Neural Stochastic Differential Equations with Neural Processes Family Members for Uncertainty Estimation in Deep Learning

Existing neural stochastic differential equation models, such as SDE-Net, can quantify the uncertainties of deep neural networks (DNNs) from a dynamical system perspective. SDE-Net is either dominated by its drift net with in-distribution (ID) data to achieve good predictive accuracy, or dominated by its diffusion net with out-of-distribution (OOD) data to generate high diffusion for characterizing model uncertainty. However, it does not consider the general situation in a wider field, such as ID data with noise or high missing rates in practice. In order to effectively deal with noisy ID data for credible uncertainty estimation, we propose a vNPs-SDE model, which firstly applies variants of neural processes (NPs) to deal with the noisy ID data, following which the completed ID data can be processed more effectively by SDE-Net.

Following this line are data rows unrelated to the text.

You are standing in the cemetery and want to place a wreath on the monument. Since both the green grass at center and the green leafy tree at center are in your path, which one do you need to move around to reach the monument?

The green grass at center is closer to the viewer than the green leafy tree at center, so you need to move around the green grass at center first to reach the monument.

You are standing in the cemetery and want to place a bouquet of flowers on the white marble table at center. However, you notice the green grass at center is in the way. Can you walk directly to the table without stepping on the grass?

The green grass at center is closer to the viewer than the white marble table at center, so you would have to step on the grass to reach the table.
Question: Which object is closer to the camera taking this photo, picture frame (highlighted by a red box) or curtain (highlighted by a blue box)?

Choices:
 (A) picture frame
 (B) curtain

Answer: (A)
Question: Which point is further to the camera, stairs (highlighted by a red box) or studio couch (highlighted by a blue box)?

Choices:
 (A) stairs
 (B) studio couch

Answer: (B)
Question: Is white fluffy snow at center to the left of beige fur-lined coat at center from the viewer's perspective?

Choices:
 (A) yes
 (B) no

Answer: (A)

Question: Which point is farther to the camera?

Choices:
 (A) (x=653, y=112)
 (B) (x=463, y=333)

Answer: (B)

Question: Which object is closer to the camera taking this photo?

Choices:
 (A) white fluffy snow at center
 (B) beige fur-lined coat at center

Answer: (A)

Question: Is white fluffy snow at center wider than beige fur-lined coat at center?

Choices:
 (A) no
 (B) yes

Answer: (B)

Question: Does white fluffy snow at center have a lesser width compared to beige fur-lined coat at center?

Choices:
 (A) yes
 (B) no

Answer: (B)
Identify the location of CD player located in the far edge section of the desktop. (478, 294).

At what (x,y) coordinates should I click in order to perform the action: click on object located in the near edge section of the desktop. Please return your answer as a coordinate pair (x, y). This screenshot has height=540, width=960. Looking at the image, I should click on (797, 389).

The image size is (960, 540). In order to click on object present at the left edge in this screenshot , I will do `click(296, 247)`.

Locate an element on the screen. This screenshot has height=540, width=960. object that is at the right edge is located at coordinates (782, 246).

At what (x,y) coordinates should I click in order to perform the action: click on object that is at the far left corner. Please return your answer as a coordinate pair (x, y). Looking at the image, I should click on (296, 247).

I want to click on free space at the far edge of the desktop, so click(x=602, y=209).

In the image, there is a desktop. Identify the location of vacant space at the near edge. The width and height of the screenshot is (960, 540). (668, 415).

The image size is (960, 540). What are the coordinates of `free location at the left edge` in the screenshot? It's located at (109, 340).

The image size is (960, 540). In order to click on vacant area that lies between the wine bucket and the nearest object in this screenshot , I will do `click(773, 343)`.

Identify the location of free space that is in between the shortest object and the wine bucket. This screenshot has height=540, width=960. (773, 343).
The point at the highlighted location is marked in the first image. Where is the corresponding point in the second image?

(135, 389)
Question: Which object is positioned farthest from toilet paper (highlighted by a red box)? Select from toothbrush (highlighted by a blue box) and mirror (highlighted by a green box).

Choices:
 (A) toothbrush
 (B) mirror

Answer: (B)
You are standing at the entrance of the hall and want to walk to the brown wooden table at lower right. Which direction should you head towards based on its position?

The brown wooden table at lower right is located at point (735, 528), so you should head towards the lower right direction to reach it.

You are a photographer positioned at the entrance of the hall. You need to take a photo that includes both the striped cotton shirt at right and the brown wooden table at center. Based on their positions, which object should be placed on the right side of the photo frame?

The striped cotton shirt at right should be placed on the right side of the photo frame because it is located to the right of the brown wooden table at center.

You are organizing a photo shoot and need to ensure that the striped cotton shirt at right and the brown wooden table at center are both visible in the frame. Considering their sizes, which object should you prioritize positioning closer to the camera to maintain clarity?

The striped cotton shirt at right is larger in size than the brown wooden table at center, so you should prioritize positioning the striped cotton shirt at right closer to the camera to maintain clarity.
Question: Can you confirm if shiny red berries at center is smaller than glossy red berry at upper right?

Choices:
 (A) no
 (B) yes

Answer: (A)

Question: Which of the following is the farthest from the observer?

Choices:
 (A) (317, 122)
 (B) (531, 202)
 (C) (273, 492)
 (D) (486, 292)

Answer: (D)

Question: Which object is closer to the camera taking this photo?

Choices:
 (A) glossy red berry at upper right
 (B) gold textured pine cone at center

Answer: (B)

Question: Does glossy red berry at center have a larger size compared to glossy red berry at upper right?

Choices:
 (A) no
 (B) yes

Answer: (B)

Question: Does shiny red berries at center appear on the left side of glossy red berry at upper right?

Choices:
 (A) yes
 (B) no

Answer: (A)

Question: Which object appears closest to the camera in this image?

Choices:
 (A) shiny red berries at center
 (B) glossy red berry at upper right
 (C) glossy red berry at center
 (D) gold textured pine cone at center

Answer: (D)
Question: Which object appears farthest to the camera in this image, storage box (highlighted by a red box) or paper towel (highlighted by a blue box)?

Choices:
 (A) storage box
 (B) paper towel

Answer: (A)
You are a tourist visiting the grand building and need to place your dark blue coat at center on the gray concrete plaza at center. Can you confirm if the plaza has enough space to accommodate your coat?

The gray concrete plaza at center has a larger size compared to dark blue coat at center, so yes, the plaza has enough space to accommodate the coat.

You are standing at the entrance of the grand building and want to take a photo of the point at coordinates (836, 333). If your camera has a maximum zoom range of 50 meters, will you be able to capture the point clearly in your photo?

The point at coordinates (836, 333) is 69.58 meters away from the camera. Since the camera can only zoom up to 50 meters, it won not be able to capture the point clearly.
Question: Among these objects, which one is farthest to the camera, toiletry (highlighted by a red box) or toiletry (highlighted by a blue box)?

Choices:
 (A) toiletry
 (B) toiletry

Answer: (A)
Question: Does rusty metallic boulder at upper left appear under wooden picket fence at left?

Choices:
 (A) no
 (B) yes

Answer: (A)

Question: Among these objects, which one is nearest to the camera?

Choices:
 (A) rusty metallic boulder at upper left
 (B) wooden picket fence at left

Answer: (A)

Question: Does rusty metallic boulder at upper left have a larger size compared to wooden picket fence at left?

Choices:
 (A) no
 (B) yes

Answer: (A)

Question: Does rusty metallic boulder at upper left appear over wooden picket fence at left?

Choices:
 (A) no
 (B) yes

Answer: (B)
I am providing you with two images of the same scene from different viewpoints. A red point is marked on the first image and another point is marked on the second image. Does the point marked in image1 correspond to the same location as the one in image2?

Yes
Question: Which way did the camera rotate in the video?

Experimental results show that the proposed vNPs-SDE model can be implemented with convolutional conditional neural processes (ConvCNPs), which have the property of translation equivariance, and can effectively handle the ID data with missing rates for one-dimensional (1D) regression and two-dimensional (2D) image classification tasks. Alternatively, vNPs-SDE can be implemented with conditional neural processes (CNPs) or attentive neural processes (ANPs), which have the property of permutation invariance, and exceeds vanilla SDE-Net in multidimensional regression tasks.